▶ **Request**
All the lines below need retyping exactly, apart from the images.

*** Opening Input for this task ***

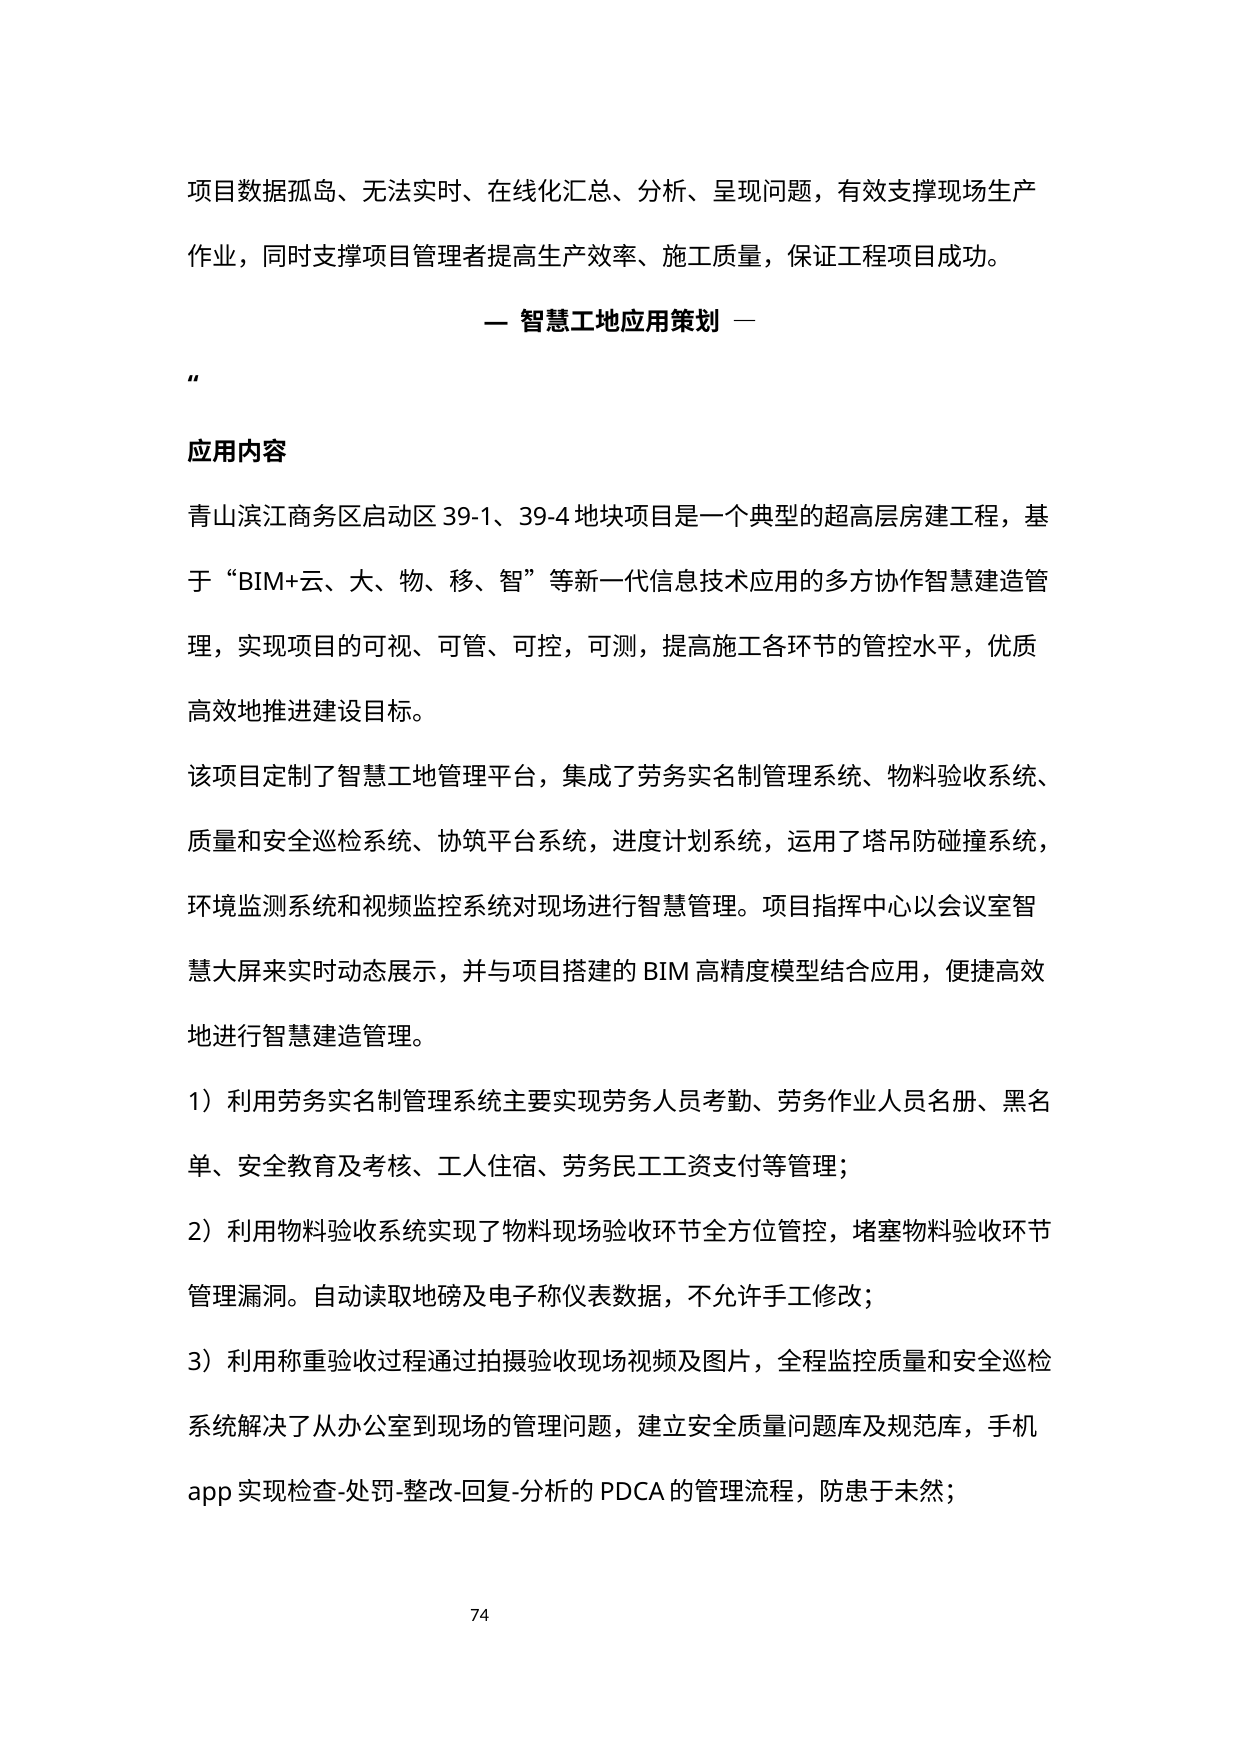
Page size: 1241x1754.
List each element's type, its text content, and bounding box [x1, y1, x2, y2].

text 1）利用劳务实名制管理系统主要实现劳务人员考勤、劳务作业人员名册、黑名单、安全教育及考核、工人住宿、劳务民工工资支付等管理； [187, 1067, 1053, 1197]
text 应用内容 [187, 417, 1053, 482]
text — 智慧工地应用策划 — [187, 287, 1053, 352]
text “ [187, 352, 1053, 417]
text 3）利用称重验收过程通过拍摄验收现场视频及图片，全程监控质量和安全巡检系统解决了从办公室到现场的管理问题，建立安全质量问题库及规范库，手机app实现检查-处罚-整改-回复-分析的PDCA的管理流程，防患于未然； [187, 1327, 1053, 1522]
text 2）利用物料验收系统实现了物料现场验收环节全方位管控，堵塞物料验收环节管理漏洞。自动读取地磅及电子称仪表数据，不允许手工修改； [187, 1197, 1053, 1327]
text 该项目定制了智慧工地管理平台，集成了劳务实名制管理系统、物料验收系统、质量和安全巡检系统、协筑平台系统，进度计划系统，运用了塔吊防碰撞系统，环境监测系统和视频监控系统对现场进行智慧管理。项目指挥中心以会议室智慧大屏来实时动态展示，并与项目搭建的BIM高精度模型结合应用，便捷高效地进行智慧建造管理。 [187, 742, 1053, 1067]
text 青山滨江商务区启动区39-1、39-4地块项目是一个典型的超高层房建工程，基于“BIM+云、大、物、移、智”等新一代信息技术应用的多方协作智慧建造管理，实现项目的可视、可管、可控，可测，提高施工各环节的管控水平，优质高效地推进建设目标。 [187, 482, 1053, 742]
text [187, 157, 1053, 287]
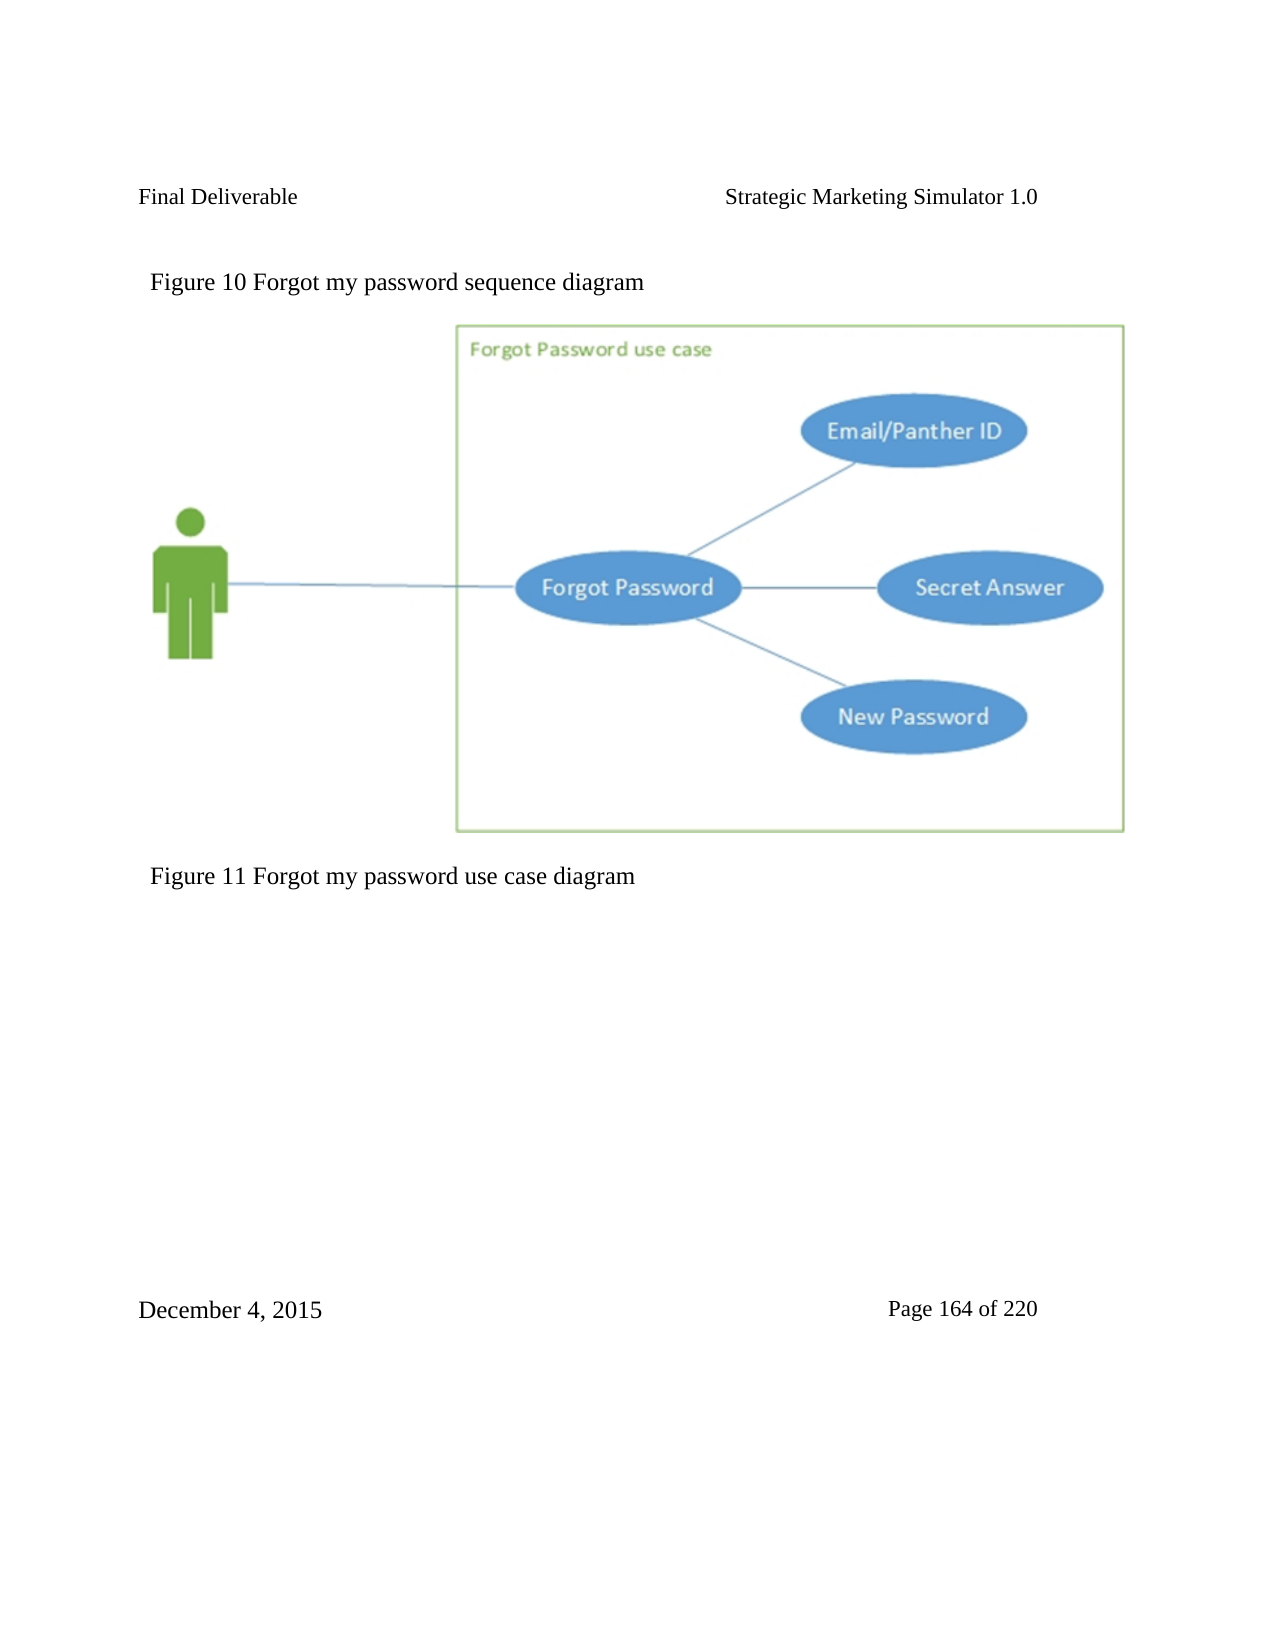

*** Closing Input for this task ***

▶ **Answer space**
Page size: 1241x1754.
List each element's type, its text content, and bounding box [x1, y1, x2, y2].

text 1）利用劳务实名制管理系统主要实现劳务人员考勤、劳务作业人员名册、黑名单、安全教育及考核、工人住宿、劳务民工工资支付等管理； [187, 1067, 1053, 1197]
text 应用内容 [187, 417, 1053, 482]
text — 智慧工地应用策划 — [187, 287, 1053, 352]
text “ [187, 352, 1053, 417]
text 3）利用称重验收过程通过拍摄验收现场视频及图片，全程监控质量和安全巡检系统解决了从办公室到现场的管理问题，建立安全质量问题库及规范库，手机app实现检查-处罚-整改-回复-分析的PDCA的管理流程，防患于未然； [187, 1327, 1053, 1522]
text 2）利用物料验收系统实现了物料现场验收环节全方位管控，堵塞物料验收环节管理漏洞。自动读取地磅及电子称仪表数据，不允许手工修改； [187, 1197, 1053, 1327]
text 该项目定制了智慧工地管理平台，集成了劳务实名制管理系统、物料验收系统、质量和安全巡检系统、协筑平台系统，进度计划系统，运用了塔吊防碰撞系统，环境监测系统和视频监控系统对现场进行智慧管理。项目指挥中心以会议室智慧大屏来实时动态展示，并与项目搭建的BIM高精度模型结合应用，便捷高效地进行智慧建造管理。 [187, 742, 1053, 1067]
text 青山滨江商务区启动区39-1、39-4地块项目是一个典型的超高层房建工程，基于“BIM+云、大、物、移、智”等新一代信息技术应用的多方协作智慧建造管理，实现项目的可视、可管、可控，可测，提高施工各环节的管控水平，优质高效地推进建设目标。 [187, 482, 1053, 742]
text [187, 157, 1053, 287]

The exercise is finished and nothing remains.